Abuso sexual: el costo de ser la propia prueba no debería ser tan alto
La denunciante de una violación cuenta con su cuerpo y sus dichos para demostrar el delito. El sistema es revictimizante. Las víctimas hablan cuando pueden. Y la Justicia debería repensar cómo abordar estos procesos.
La violación grupal en Palermo vuelve a poner en escena la complejidad de este delito donde la víctima es la propia prueba. Si bien en este caso se cuentan con testigos, imágenes, no faltó quien sugiriera que ella lo consintió, que si los conocía o no, como si eso cambiase lo sucedido.
Primero vale aclarar que para la ley si una mujer aún comenzada la relación decide que no quiere seguirla, obligarla constituye violación. Si la mujer dice no, es no, tan claro como eso. Aunque este no fue el caso, porque la víctima tal como se vio en las imágenes no estaba en condiciones de dar su consentimiento.
Todo el mundo tiene derecho a la defensa, y eso es incuestionable, pero en nombre de ese derecho no debería poder hacerse cualquier cosa.
El abuso sexual dicen los abogados que es uno de delitos mas difíciles de demostrar. Todo se centra en la víctima. Las pericias físicas por las que es necesario que pase después de haber sido ultrajada.
Es fundamental que no se bañe para que los peritos que revisarán su cuerpo encuentren rastros de él o los agresores. Inevitablemente su cuerpo vuelve a ser expuesto. Las pericias psicológicas, no solo las oficiales sino las de defensa. Muchas veces demostrar que ella no quería, ante abogados que para favorecer a su cliente buscan desvirtuar el debate. Se meten en su vidas con el objetivo de lograr que su testimonio no sea creíble.
Más complejo aún cuando no hay marcas físicas, o cuando la víctima logra hablar muchos años después sobre un delito que en general se comete entre cuatro paredes, sin testigos, con manipulación o amenazas.
Los abusadores suelen ser seres muy sociables, de esos que nadie los cree capaz de cometer semejante delito. Lo cual muchas veces también la pone a la víctima en un lugar de cuestionada.

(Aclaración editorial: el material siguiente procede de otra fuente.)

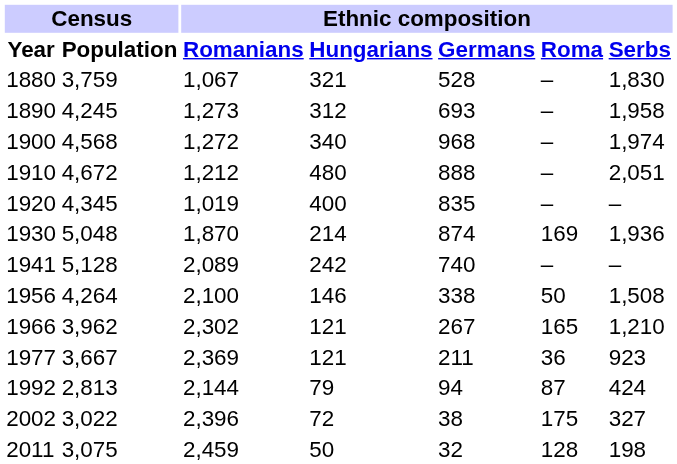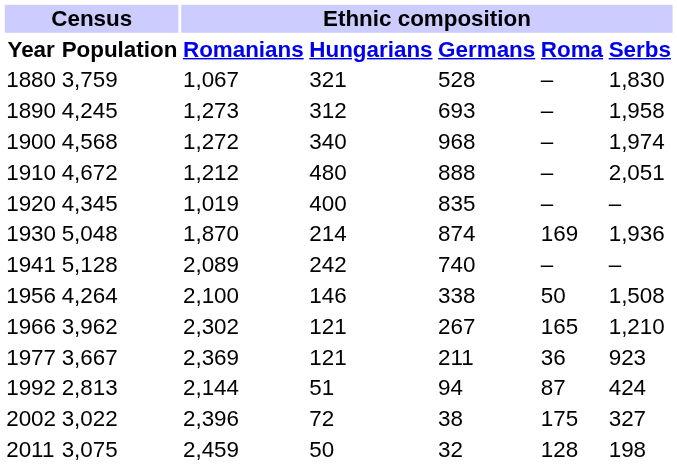1992 | Ethnic composition / Hungarians: 79 -> 51
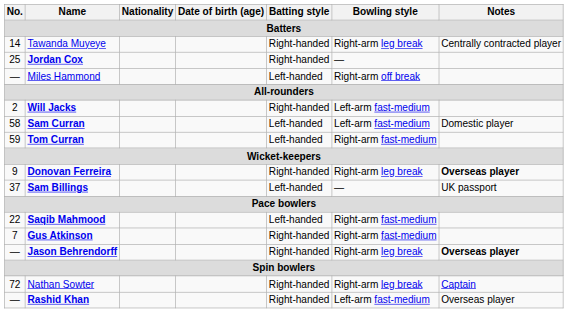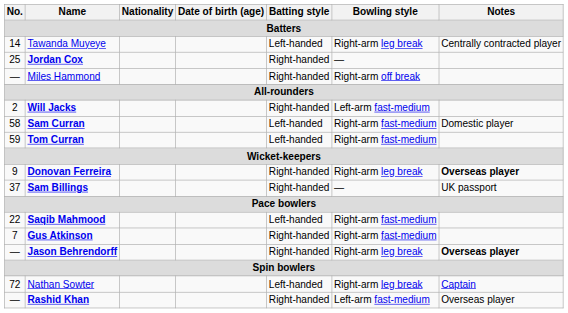Tawanda Muyeye | Batting style: Right-handed -> Left-handed
Miles Hammond | Batting style: Left-handed -> Right-handed
Sam Curran | Bowling style: Left-arm fast-medium -> Right-arm fast-medium
Sam Billings | Batting style: Left-handed -> Right-handed
Nathan Sowter | Batting style: Right-handed -> Left-handed
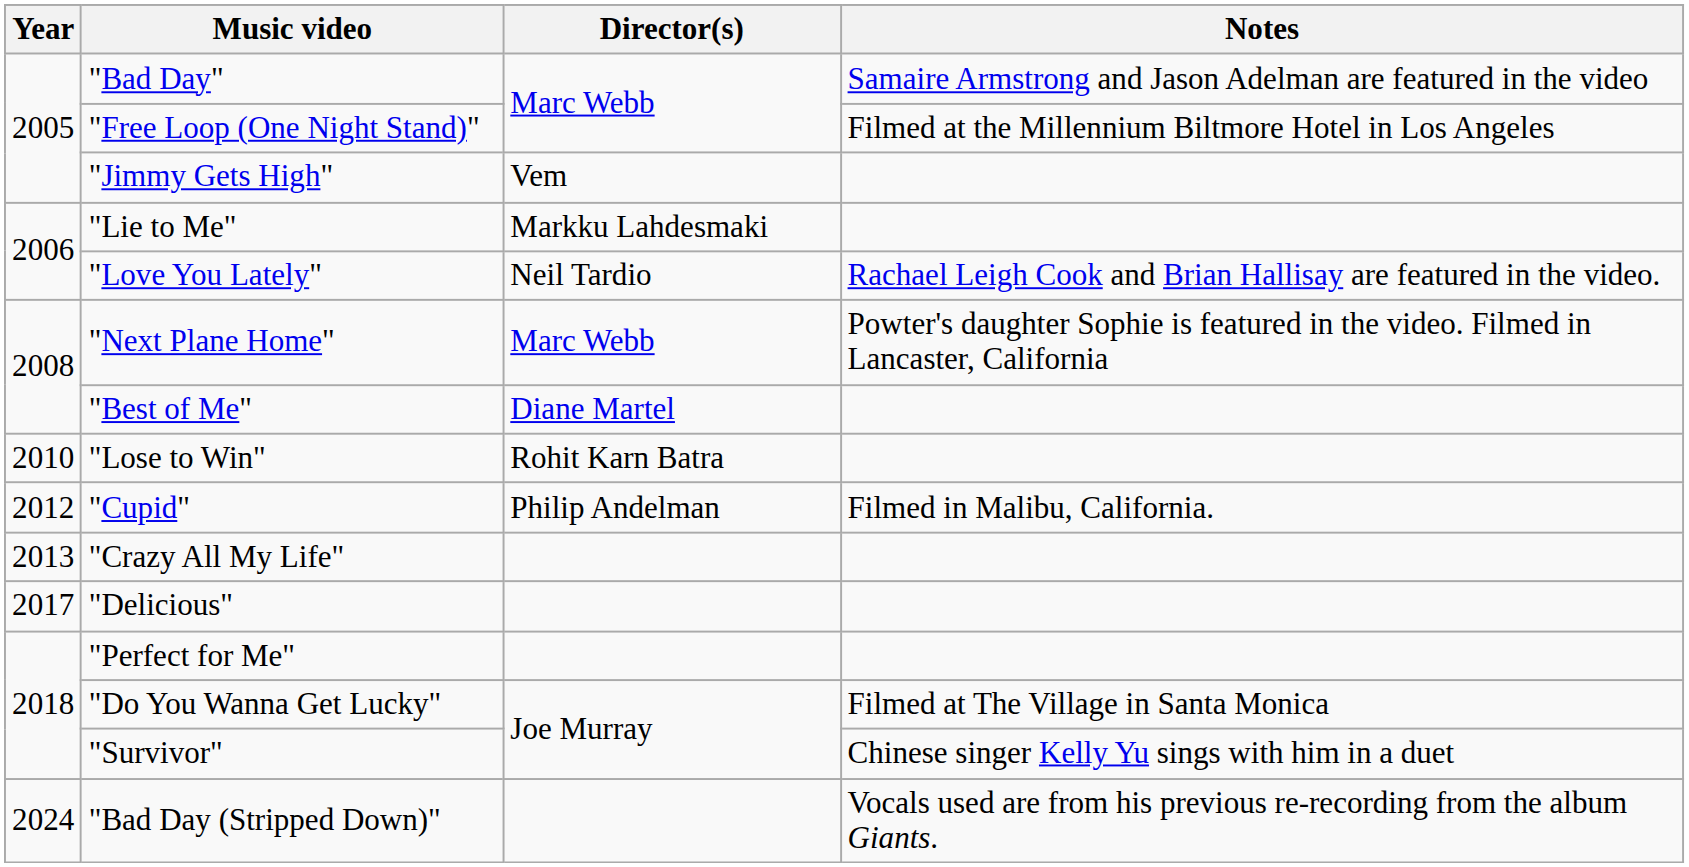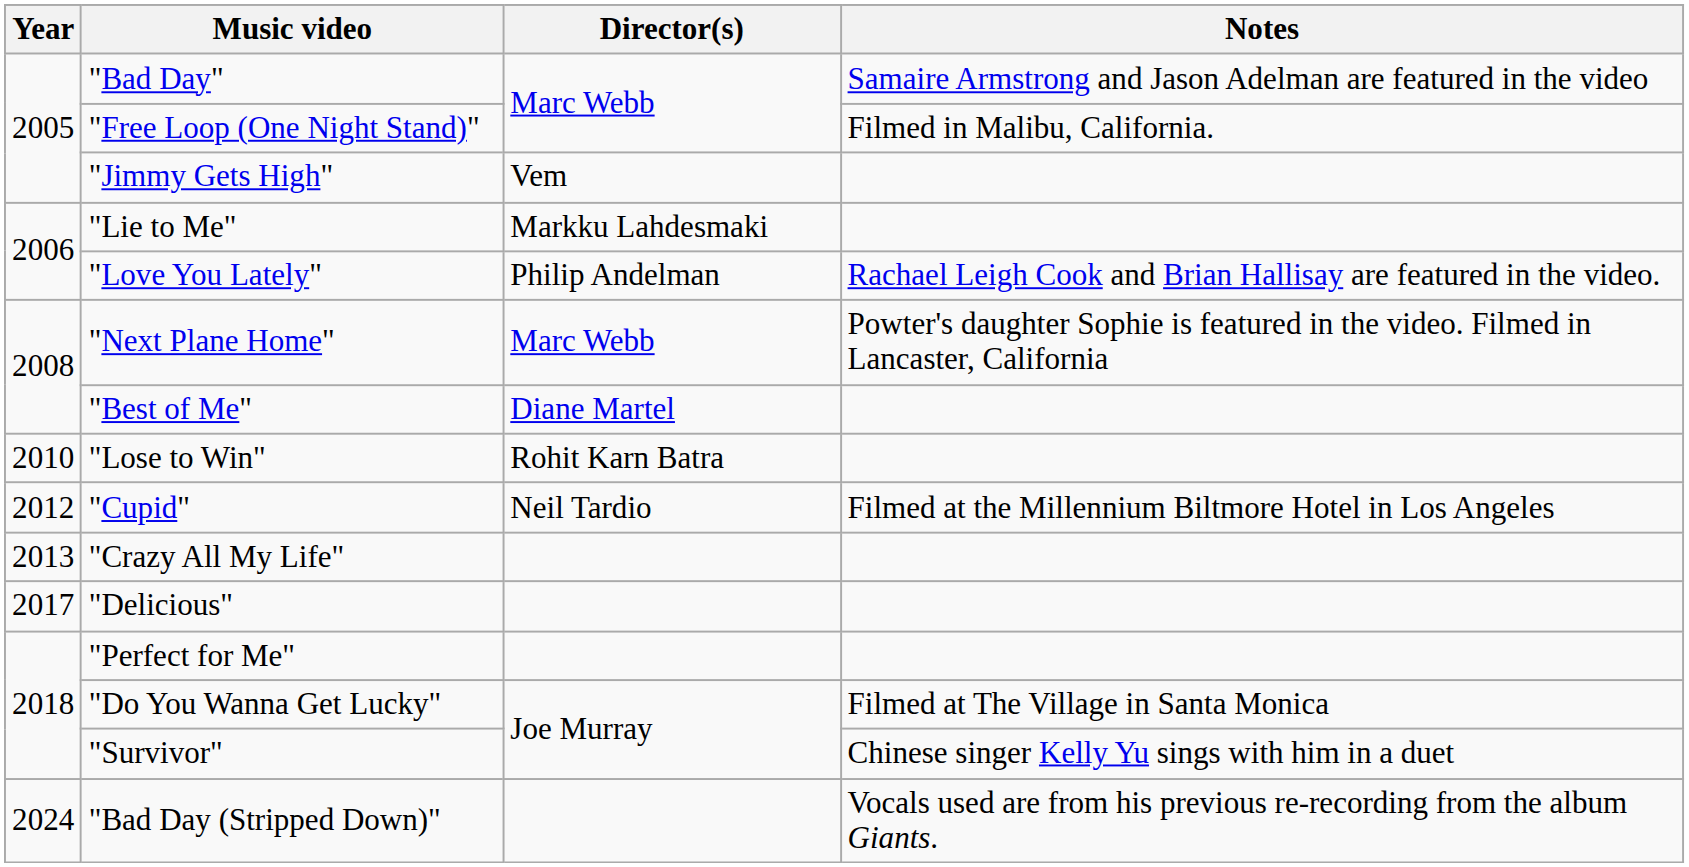"Free Loop (One Night Stand)" | Notes: Filmed at the Millennium Biltmore Hotel in Los Angeles -> Filmed in Malibu, California.
"Love You Lately" | Director(s): Neil Tardio -> Philip Andelman
"Cupid" | Director(s): Philip Andelman -> Neil Tardio
"Cupid" | Notes: Filmed in Malibu, California. -> Filmed at the Millennium Biltmore Hotel in Los Angeles
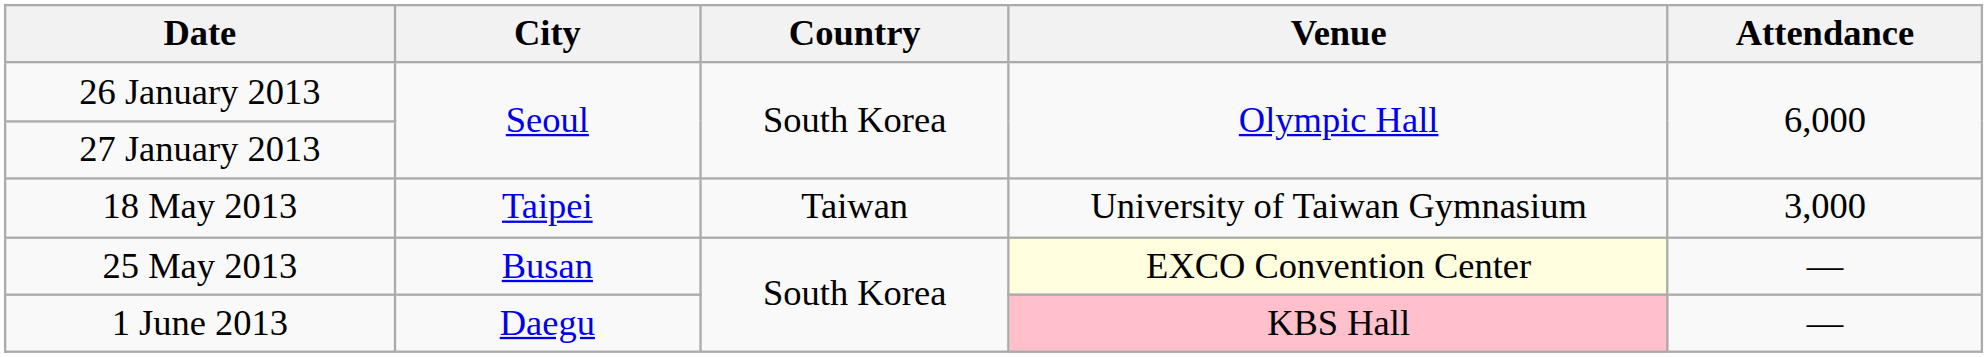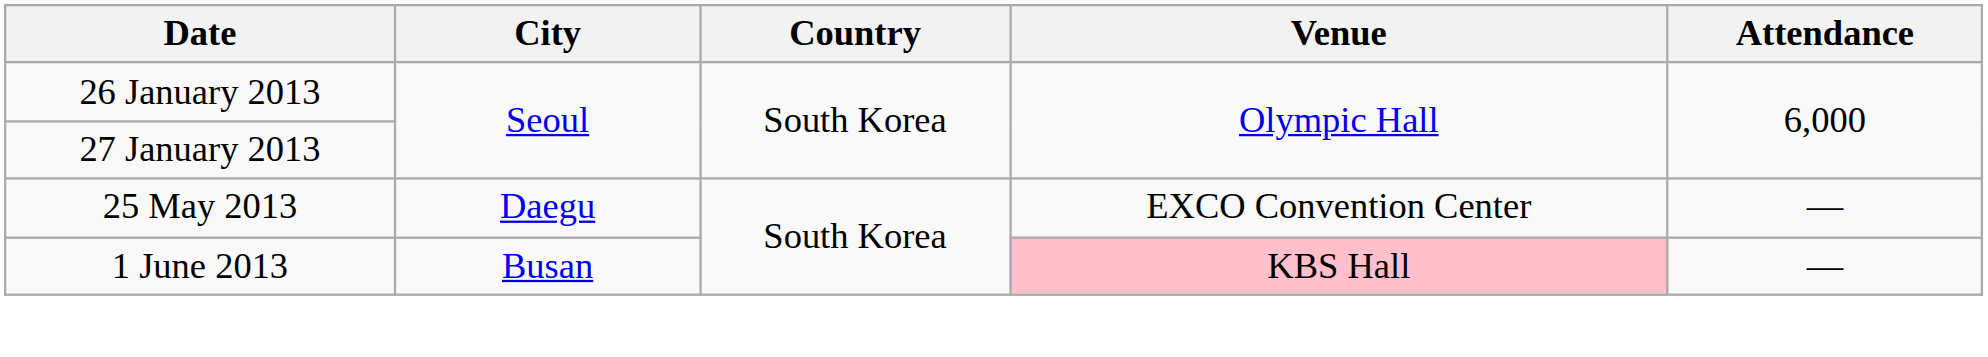- row: 18 May 2013 | Taipei | Taiwan | University of Taiwan Gymnasium | 3,000
25 May 2013 | City: Busan -> Daegu
25 May 2013 | Venue: lightyellow background -> no background
1 June 2013 | City: Daegu -> Busan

Las víctimas de abuso sexual hablan cuando pueden, por eso en el caso de los menores el delito no prescribe, porque se sabe que pueden pasar años sin que se lo cuenten a nadie, muchas veces la primera vez que lo hacen es frente a un profesional en la edad adulta.
La mayoría de esas marcas son invisibles. Están expuestas a la revictimización. A tener que pasar por diferentes personas a las que se les cuenta una y otra vez lo que ya no se quiere recordar.
Estos delitos, salvo en el caso de los menores, son de instancia privada, es decir donde la víctima decide impulsar la acción penal, la Justicia debería ser reparadora. Pero ese camino es largo, tedioso, doloroso, y hasta costoso en lo económico, por lo que muchas víctimas deciden no seguir adelante.
¿No debería ser el momento que se vea cómo cambiar el sistema, no debería ser el momento de comenzar a debatir cómo la Justicia se ocupa de este delito?. Hay propuestas presentadas para que el camino que realice la denunciante sea menos revictimizante.
Por empezar ¿no debería declarar solo una vez?. Sin limitar el derecho a la defensa, no se debería poner límites o sanciones a los defensores que pasan cualquier barrera a la hora de beneficiar a su cliente.
Los mismo con las pericias, en el caso de la actriz Thelma Fardin fue sometida a pericias en los tres países que intervinieron en su denuncia contra Juan Darthés. Además de una en pleno juicio pedida por la defensa del actor.
¿No debería ser el imputado el sometido a la las pericias?
Pero claro que estos cambios no vienen solos, tienen que ser acompañados por una sociedad que muchas veces sigue dudando de si la víctima provocó la situación, si lo inventa para perjudicar al hombre. ¿Alguien puede creer realmente que es fácil someterse al proceso judicial?.
Se les pide a las víctimas que hagan las denuncias, y muchas veces después son ellas las que de alguna manera quedan en el banquillo de los acusados aunque no lo sean. O se las deja sola. O infinitos recursos que presentan los defensores buscan llevar al desgaste para que la denunciante no quiera seguir.
Y lo que aún es peor. Al ser un delito tan dificil de demostrar, más cuando pasó mucho tiempo del hecho, puede ser que no se pueda demostrar la culpabilidad y esto no quiere decir que sea inocente. En los casos de abuso sexual infantil pasa mucho, y es espantoso hacerse la pregunta ¿cuántas víctimas más habrá?
El costo de ser la propia prueba no debería ser tan alto.